In late June, the District of Columbia Court of Appeals Board on Professional Responsibility overruled and remanded a case to a lower court’s which previously ruled that American attorney Jinhee Kim Wilde’s South Korean felony conviction for theft was grounds for mandatory disbarment. Wilde was convicted of theft under the Korean Penal Law after the Incheon District Court in Incheon, South Korea determined that the American attorney stole $1000 from a passenger on a flight from the U.S. to South Korea. Upon discovering that the Maryland based and D.C. admitted attorney, Wilde, was convicted of the crime, the D.C. Bar Counsel sought and was granted an immediate suspension of Wilde’s license to practice before D.C. courts.
Under the District’s ethical rules, an attorney who is found to have committed a crime of “moral turpitude” is subject to mandatory disbarment. See D.C. Code § 11-2503(a). Moreover, there are some instances in which a finding of moral turpitude per se may be found. And in such circumstances disbarment is likewise mandatory. In general, crimes involving theft or fraud are thought to involve moral turpitude and do not need to be examined on merits by a tribunal before disbarment may be imposed. See In re Hallmark, 998 A.2d 284, 285 (D.C. 2010) (per curiam). Therefore, upon receiving a certified copy of the conviction, an ethics board will disbar an attorney who has been convicted of a crime involving moral turpitude as a matter of course.
Here, it was clear that Wilde was convicted of felony theft in South Korea. Nonetheless, the D.C. high court decided that the South Korean conviction could not serve as the basis for a finding of moral turpitude per se. But why? Isn’t theft in Korea just as shocking to the conscience as theft in America is? Not when due process cannot be verified, said the Court.

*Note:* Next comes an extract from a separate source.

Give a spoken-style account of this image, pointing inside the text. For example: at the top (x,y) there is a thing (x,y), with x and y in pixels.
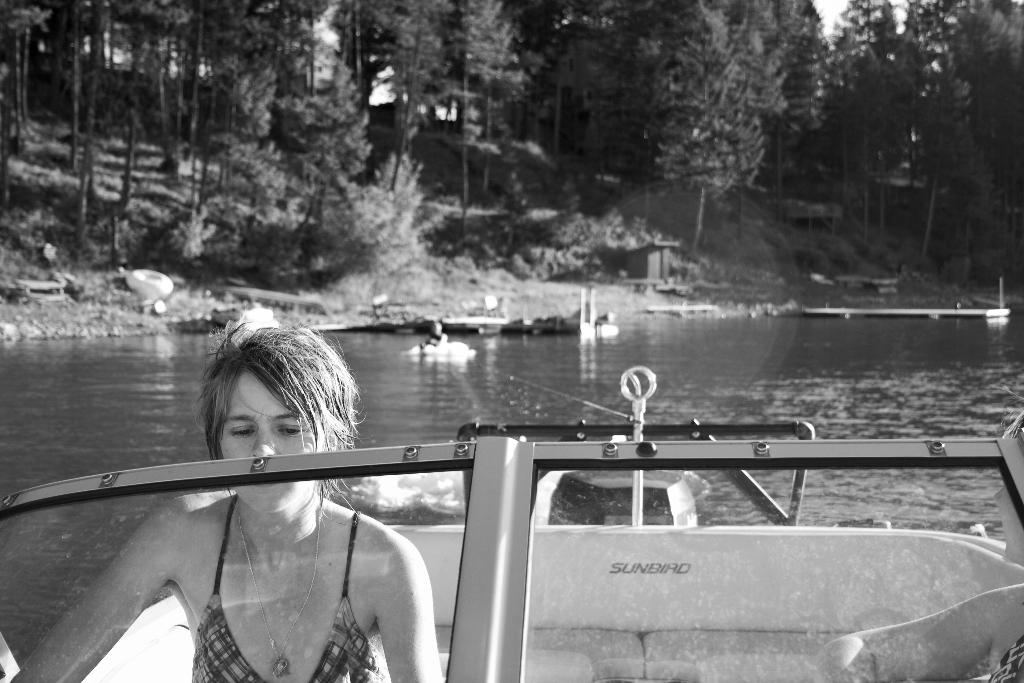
In this picture we can see a woman (278,438) on a boat (548,560) and at the back of her we can see a person (440,333), water (644,388) and some objects (473,319) and in the background (562,44) we can see trees (458,79).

In the D.C. court’s opinion, a foreign country’s judicial processes are inherently “suspect.” And, where it comes to bear that a domestic court cannot ensure that the fundamental American notions of fairness and due process have been observed in a foreign court, there can be no finding of moral turpitude per se. The Court cited foreign penal codes that make it a crime punishable by up to three years in prison to commit an act of vandalism to support its position that foreign justice systems are untrustworthy . See, e.g., Singapore Vandalism Act, ch. 108, §§ 2, 3, III Statutes of Republic of Singapore, pp. 257-58 (cited in Small v. United States, 544 U.S. 385, 390 (2005)).
In any event, the Court decided that statutory construction deprived them of jurisdiction over the matter. In support of its submission to the Court, the D.C. Bar Counsel cited language from the ethical rules to assert that the South Korean conviction could be validly considered before the D.C. court. The D.C. Ethics Code provides that “[i]f an attorney is found guilty of a [serious] crime or pleads guilty or nolo contendere to a criminal charge in a court outside the District of Columbia,” then “the Court shall enter an order immediately suspending the attorney.” Construing “a court outside the District of Columbia” to include foreign courts, the Bar Counsel argued that the initial suspension and pending moral turpitude per se proceedings were justified. However, the Court declined to include foreign courts within the meaning of the language. See In re Wilde, No. 10–BG–1351, 2013 WL 3064590, at *6 (D.C. Cir. June 20, 2013).
The upshot of this ruling is that an American attorney who would normally face mandatory disbarment as a result of their conviction for a crime involving moral turpitude is exempted from that discipline if their crime was committed outside of the United States–whether or not the foreign crime is identical to its domestic counterpart. So I ask, What do you think about the Courts ruling? Is it fair that an American attorney is disciplined according to where in the world his or her crime was committed? Did the D.C. court get it right? What sort of message does this send to countries like South Korea?
Note: The Court did indicate in its opinion that the Bar Counsel could bring an action before the Court pursuant to the normal investigative procedures provided for in Rule XI, §10 of the D.C. Code. I do not want it to seem as though I am arguing that there are no other means for disciplining Ms. Wilde. I only intend to highlight the disparate treatment between foreign crimes and domestic crimes in this context.